When first encountered, basic programming concepts, such as repetition and conditionals, are inherently difficult to understand for a significant proportion of students. No single teaching approach seems to benefit all students. A proportion of students can readily comprehend a concept, such as repetition, as written in a textual language, for example Java, but a significant group will always be frustrated and require other forms of illustration of the concept which present less or differing cognitive load (Stachel et al., 2013).
This article reports an investigation into the efficacy of a blocks based language for learning programming.
The investigation has three stages for students:
- 1.
Performing a series of simple programming activities using Sense as detailed in a brief guide.
- 2.
Comparing the graphical programs that they have seen and run in step '1' with some textual equivalents which are similar to those found in more mainstream programming languages.
- 3.
Completing a short online survey concerning their experiences.

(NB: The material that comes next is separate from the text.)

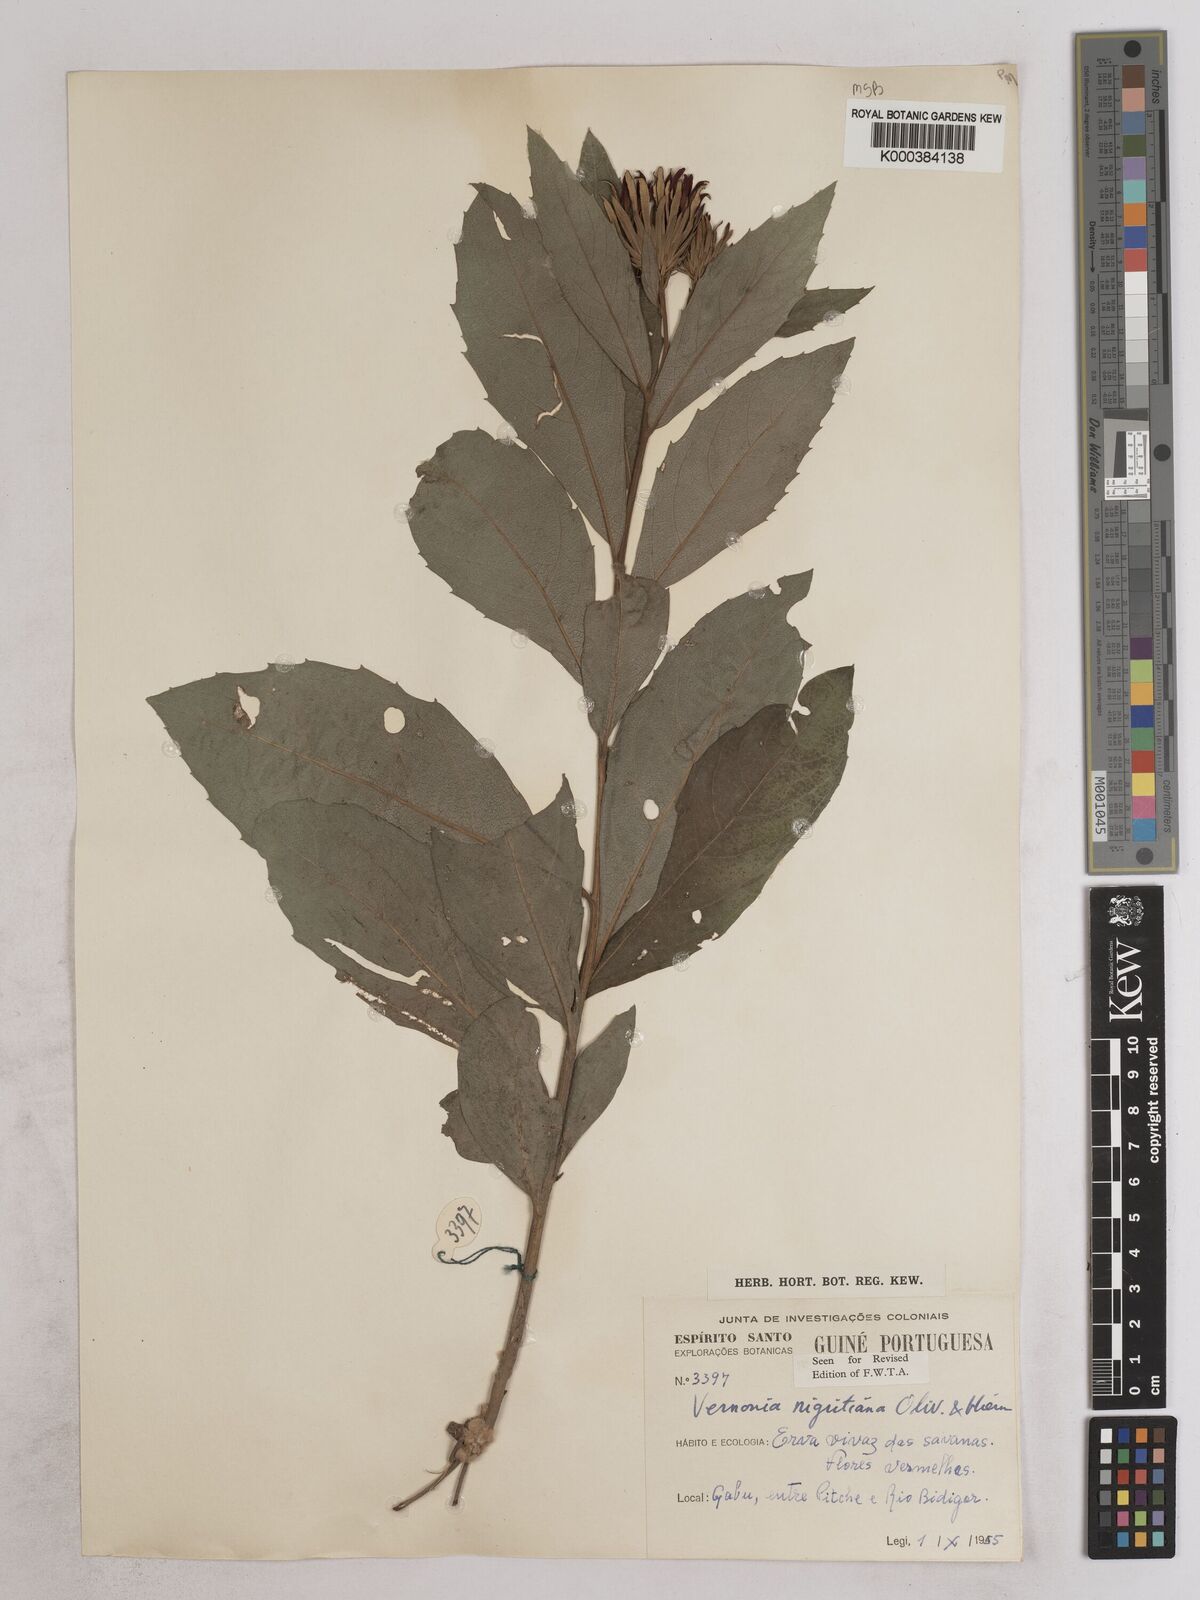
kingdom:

In the activities students were provided with visual block programs to execute which demonstrated four basic concepts (sequencing, variables, repetition and conditionals) found in all programming languages. For two of these (repetition and conditionals) students were asked to consider if their understanding could be transferred to similar textual constructs. After completing these activities students were asked to complete a brief survey.
Based on the responses the investigation focuses on two key questions:
- 1.
How well a blocks programming language communicates basic programming concepts.
- 2.
How easily an understanding of concepts based on a blocks programming language transfers to a mainstream textual language.
A student, having gained experience using a graphical language, will be faced with syntactic complexity and greater freedom for error when using a textual language. If central concepts themselves have already been learnt in a graphical environment then a student might be less burdened and better able to cope with greater syntactic and semantic freedom and complexity.
The initial parts of this paper cover background aspects, such as blocks programming languages, related work, the student population and the particular blocks language employed here. Subsequent parts examine the specific activities given to students and the response to the survey. The activities are available online (Simpkins, 2012) and the survey employed is given in Appendix A.
Top2. Background
Several innovations have sought to make programming more accessible by seeking to simplify aspects which are common sources of problems for a typical novice. Errors in syntax and semantic misuse of constructs are two prominent sources of problems.
Interactive Development Environments (IDEs) such as Eclipse (The Eclipse Foundation, 2013) provide context sensitive completion and help and also highlight syntactic errors in code. The syntactic and sematic complexity of languages such as Java means that these tools can be of limited assistance, if any, to novice programmers.